Above is perhaps the most famous map and chart of all time (via the Wikimedia Commons). It is too small in my post, so please click through to the image. Its French caption begins:
Figurative Map of the successive losses in men of the French Army in the Russian campaign 1812-1813. Drawn up by M. Minard, Inspector General of Bridges and Roads in retirement. Paris, November 20, 1869.
The numbers of men present are represented by the widths of the colored zones at a rate of one millimeter for every ten-thousand men; they are further written across the zones. The red [now brown] designates the men who enter into Russia, the black those who leave it. …
What’s the big deal? 1) It is perhaps the first time in history that somebody thought about visualizing data. 2) Just look at the scale of this Impostor and Disaster!
You see the thick trunk of Napoleon’s Grande Armée as it invades Russia in 1812. Next you see Napoleon sweeping through Russia in apparent victory. His army is decreasing (the brown line is getting thinner), in part to casualties and in part because he has to leave troops behind to guard supply lines. But he is winning. And thus he takes Moscow.

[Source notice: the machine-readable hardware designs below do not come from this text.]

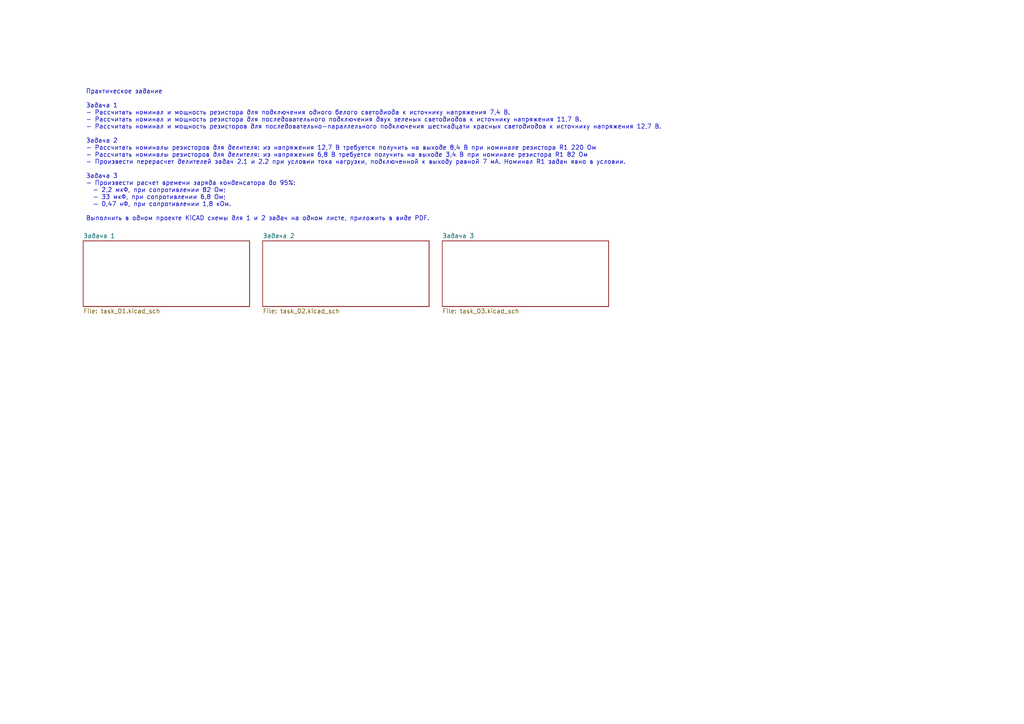
<source format=kicad_sch>
(kicad_sch
	(version 20231120)
	(generator "eeschema")
	(generator_version "8.0")
	(uuid "69d67e86-2d0f-4caa-88ab-0139115a92ca")
	(paper "A4")
	(lib_symbols)
	(text "Практическое задание\n\nЗадача 1\n- Рассчитать номинал и мощность резистора для подключения одного белого светодиода к источнику напряжения 7,4 В.\n- Рассчитать номинал и мощность резистора для последовательного подключения двух зеленых светодиодов к источнику напряжения 11,7 В.\n- Рассчитать номинал и мощность резисторов для последовательно-параллельного подключения шестнадцати красных светодиодов к источнику напряжения 12,7 В.\n\nЗадача 2\n- Рассчитать номиналы резисторов для делителя: из напряжения 12,7 В требуется получить на выходе 8,4 В при номинале резистора R1 220 Ом\n- Рассчитать номиналы резисторов для делителя: из напряжения 6,8 В требуется получить на выходе 3,4 В при номинале резистора R1 82 Ом\n- Произвести перерасчет делителей задач 2.1 и 2.2 при условии тока нагрузки, подключенной к выходу равной 7 мА. Номинал R1 задан явно в условии.\n\nЗадача 3 \n- Произвести расчет времени заряда конденсатора до 95%:\n  - 2,2 мкФ, при сопротивлении 82 Ом;\n  - 33 мкФ, при сопротивлении 6,8 Ом;\n  - 0,47 нФ, при сопротивлении 1,8 кОм.\n\nВыполнить в одном проекте KiCAD схемы для 1 и 2 задач на одном листе, приложить в виде PDF.\n\n"
		(exclude_from_sim no)
		(at 24.892 25.908 0)
		(effects
			(font
				(size 1.27 1.27)
			)
			(justify left top)
		)
		(uuid "46c1f3c1-e304-4845-b3aa-dc58d07a744d")
	)
	(sheet
		(at 128.27 69.85)
		(size 48.26 19.05)
		(fields_autoplaced yes)
		(stroke
			(width 0.1524)
			(type solid)
		)
		(fill
			(color 0 0 0 0.0000)
		)
		(uuid "8859450b-3dc3-49af-a184-b6e3305b1009")
		(property "Sheetname" "Задача 3"
			(at 128.27 69.1384 0)
			(effects
				(font
					(size 1.27 1.27)
				)
				(justify left bottom)
			)
		)
		(property "Sheetfile" "task_03.kicad_sch"
			(at 128.27 89.4846 0)
			(effects
				(font
					(size 1.27 1.27)
				)
				(justify left top)
			)
		)
		(instances
			(project "home_work"
				(path "/69d67e86-2d0f-4caa-88ab-0139115a92ca"
					(page "4")
				)
			)
		)
	)
	(sheet
		(at 24.13 69.85)
		(size 48.26 19.05)
		(fields_autoplaced yes)
		(stroke
			(width 0.1524)
			(type solid)
		)
		(fill
			(color 0 0 0 0.0000)
		)
		(uuid "91a3f542-ae8f-492d-b48c-64c20e4235c8")
		(property "Sheetname" "Задача 1"
			(at 24.13 69.1384 0)
			(effects
				(font
					(size 1.27 1.27)
				)
				(justify left bottom)
			)
		)
		(property "Sheetfile" "task_01.kicad_sch"
			(at 24.13 89.4846 0)
			(effects
				(font
					(size 1.27 1.27)
				)
				(justify left top)
			)
		)
		(instances
			(project "home_work"
				(path "/69d67e86-2d0f-4caa-88ab-0139115a92ca"
					(page "2")
				)
			)
		)
	)
	(sheet
		(at 76.2 69.85)
		(size 48.26 19.05)
		(fields_autoplaced yes)
		(stroke
			(width 0.1524)
			(type solid)
		)
		(fill
			(color 0 0 0 0.0000)
		)
		(uuid "e5bd94d8-99a5-406a-bd57-80becdb15fdd")
		(property "Sheetname" "Задача 2"
			(at 76.2 69.1384 0)
			(effects
				(font
					(size 1.27 1.27)
				)
				(justify left bottom)
			)
		)
		(property "Sheetfile" "task_02.kicad_sch"
			(at 76.2 89.4846 0)
			(effects
				(font
					(size 1.27 1.27)
				)
				(justify left top)
			)
		)
		(instances
			(project "home_work"
				(path "/69d67e86-2d0f-4caa-88ab-0139115a92ca"
					(page "3")
				)
			)
		)
	)
	(sheet_instances
		(path "/"
			(page "1")
		)
	)
)

</source>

Now the impostor drops his veil! Russia does not surrender. Napoleon does not win the war. Instead, he has to retreat. In the Russian winter. While the Cossacks attack. As Russian peasants pull away French stragglers and spear them with their pitchforks. The French starve, freeze and bleed to death. The black line shrinks.

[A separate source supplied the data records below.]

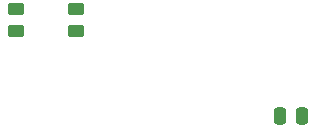
<source format=gtp>
G04 #@! TF.GenerationSoftware,KiCad,Pcbnew,(6.0.4)*
G04 #@! TF.CreationDate,2022-03-24T17:42:47+01:00*
G04 #@! TF.ProjectId,MT32pi-MiSTer,4d543332-7069-42d4-9d69-535465722e6b,rev?*
G04 #@! TF.SameCoordinates,Original*
G04 #@! TF.FileFunction,Paste,Top*
G04 #@! TF.FilePolarity,Positive*
%FSLAX46Y46*%
G04 Gerber Fmt 4.6, Leading zero omitted, Abs format (unit mm)*
G04 Created by KiCad (PCBNEW (6.0.4)) date 2022-03-24 17:42:47*
%MOMM*%
%LPD*%
G01*
G04 APERTURE LIST*
G04 Aperture macros list*
%AMRoundRect*
0 Rectangle with rounded corners*
0 $1 Rounding radius*
0 $2 $3 $4 $5 $6 $7 $8 $9 X,Y pos of 4 corners*
0 Add a 4 corners polygon primitive as box body*
4,1,4,$2,$3,$4,$5,$6,$7,$8,$9,$2,$3,0*
0 Add four circle primitives for the rounded corners*
1,1,$1+$1,$2,$3*
1,1,$1+$1,$4,$5*
1,1,$1+$1,$6,$7*
1,1,$1+$1,$8,$9*
0 Add four rect primitives between the rounded corners*
20,1,$1+$1,$2,$3,$4,$5,0*
20,1,$1+$1,$4,$5,$6,$7,0*
20,1,$1+$1,$6,$7,$8,$9,0*
20,1,$1+$1,$8,$9,$2,$3,0*%
G04 Aperture macros list end*
%ADD10RoundRect,0.250000X-0.450000X0.262500X-0.450000X-0.262500X0.450000X-0.262500X0.450000X0.262500X0*%
%ADD11RoundRect,0.250000X0.250000X0.475000X-0.250000X0.475000X-0.250000X-0.475000X0.250000X-0.475000X0*%
G04 APERTURE END LIST*
D10*
X94742000Y-58881000D03*
X94742000Y-60706000D03*
D11*
X119000000Y-67950000D03*
X117100000Y-67950000D03*
D10*
X99822000Y-58881000D03*
X99822000Y-60706000D03*
M02*

</source>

And then, perhaps the most chilling pixels (you have to click through to see it well): As the French cross the freezing river Berezina, they discover that hell has indeed frozen over. You see a thick-ish black line on the eastern bank, a thin trickle on the western bank. The river became a mass grave. That’s why the French still today have a phrase to describe disaster: C’est la Berezina!
And if you’re new to this blog and wondering why I keep mentioning the word Impostor, here is why.
I have a framed copy of this map. I think I bought the print from an Edward Tufte seminar on visualizing information. Doesn’t Professor Tufte own the copyright?
If you have the framed map, you can see the subtleties better, such as the temperature markers at the bottom.